Nevine, it's funny, because I just saw the Coen brothers' film, "A Serious Man," in which they play around with these concepts too...and to much better effect.

There is often a sharp break between the "reality" we hold in our minds and the observable one outside of ourselves. We dance back and forth across that line--altering it with the ripples we make--and I'm not sure whether the mind is ultimately a refuge or prison, or both. But yes, it will squeeze some drop of hope out of every uncertainty and unknown. That is a certainty. :)

Thank you for the kind and insightful comments here, Nevine. They are always appreciated!

Coyopa said...

Hi Sarah - lovely writing.

I studied Theoretical Physics for a few years until it burned out in me and I moved onto the Vedas.

(Whispers) I say: do what you like with quantum physics... The more we regard physical laws as poetry rather than prose, the more chance we have of dancing...
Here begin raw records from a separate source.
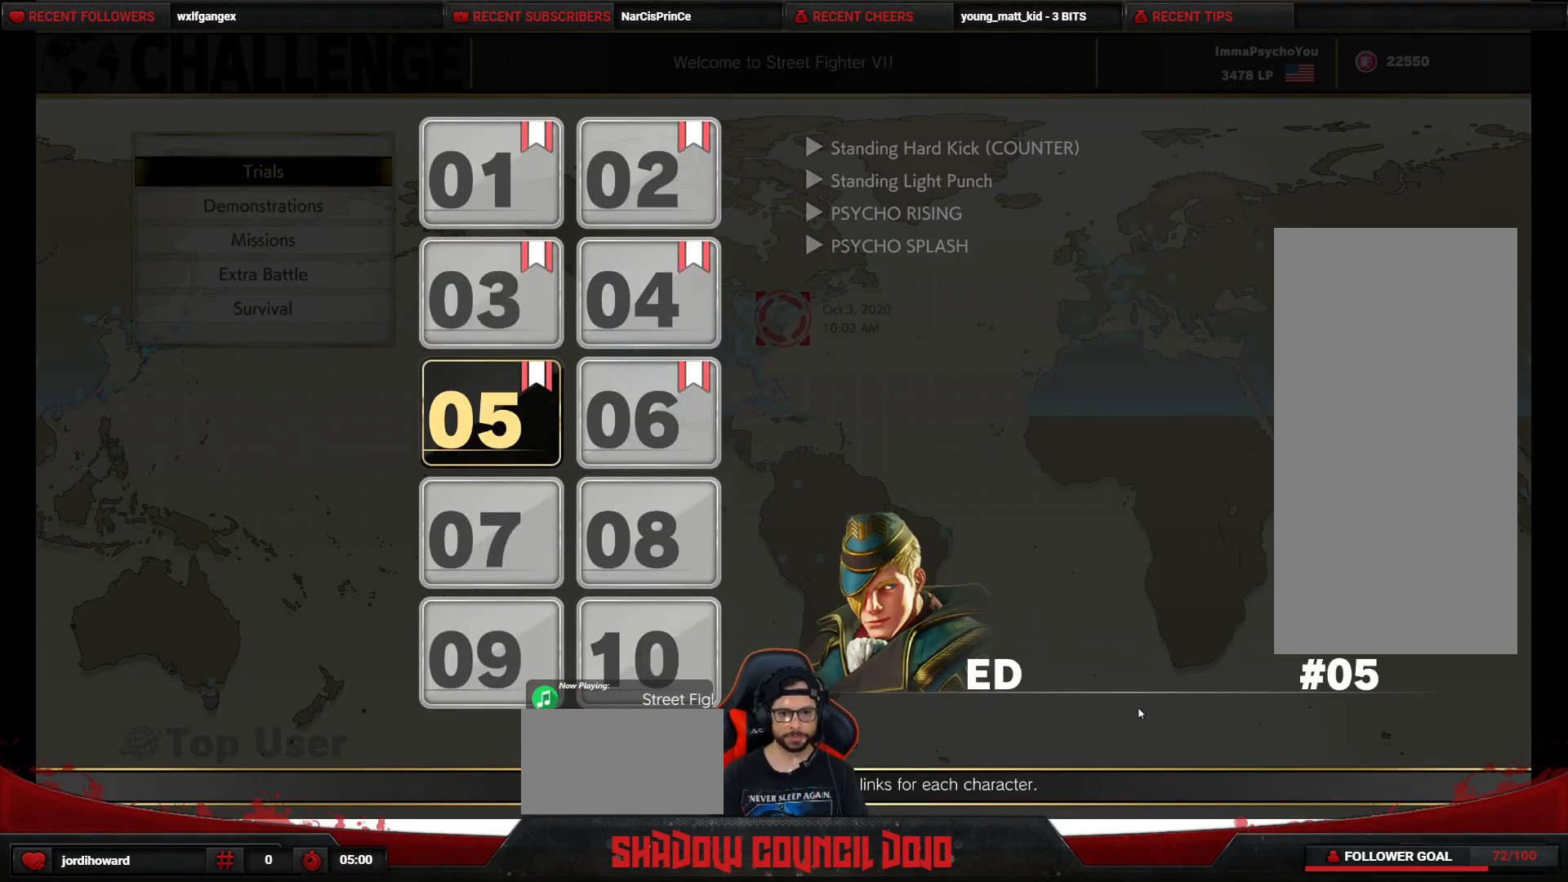
{"dt_ms": 500, "buttons": [], "events": [[167, "DPAD_DOWN", "down"], [217, "DPAD_DOWN", "up"]]}
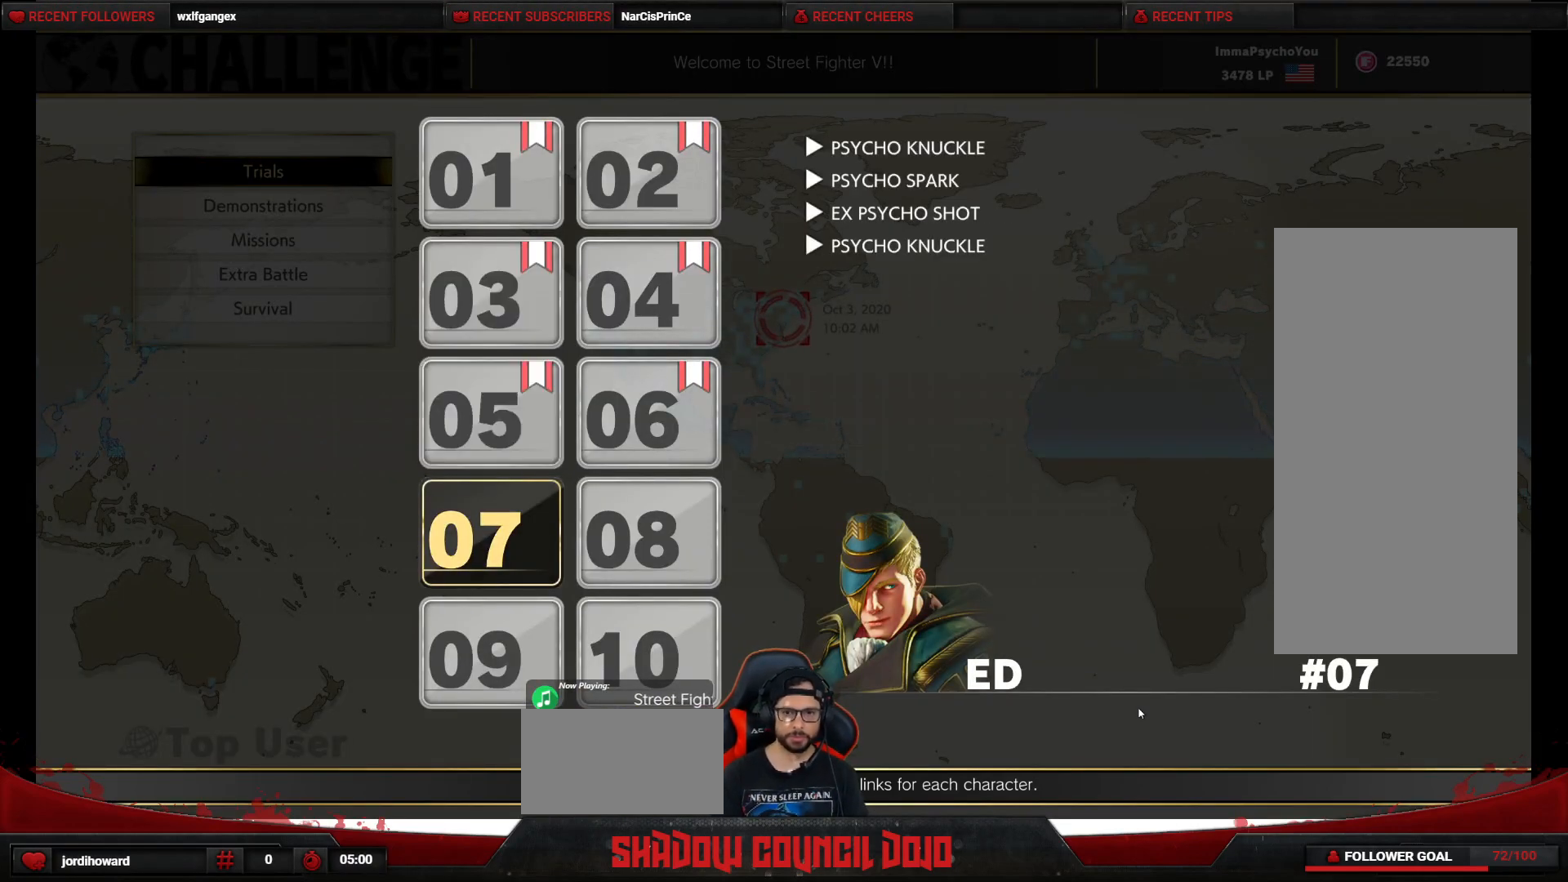
{"dt_ms": 500, "buttons": [], "events": []}
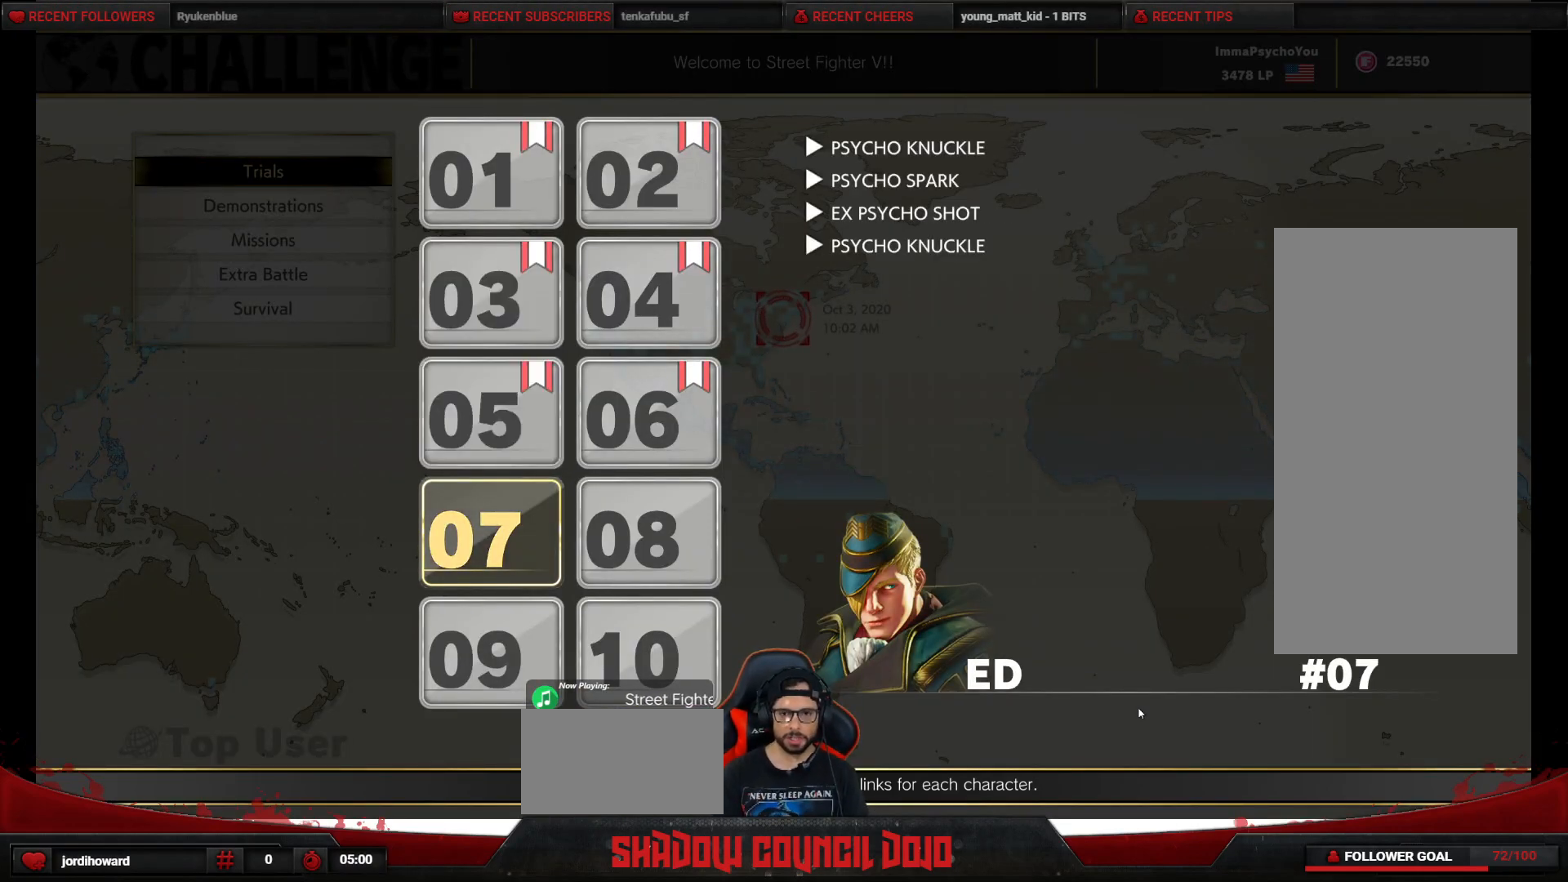
{"dt_ms": 500, "buttons": [], "events": []}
Did you ever read Amanda & The Eleven Million Mile High Dancer? That was in this kind of territory, if I remember rightly. And when I was interested in Quantum Physics, one of my favourite introductions was In Search of Schrodinger's Cat by John Gribbin.

Lovely. Keep on playing & dancing in the possibility-waves...

Sarah Hina said...

Coyopa, I haven't read either one, but I may add them to my growing stack. Thank you for the suggestions! And for swinging by here. It's truly appreciated.

I like what you said. There is poetry in the unknown. For me, poetry's often about naming the nameless, and tapping into the purest state or feeling. Those waves have a way of pulling me in, whether I like it or not. I'm glad I'm not alone in that.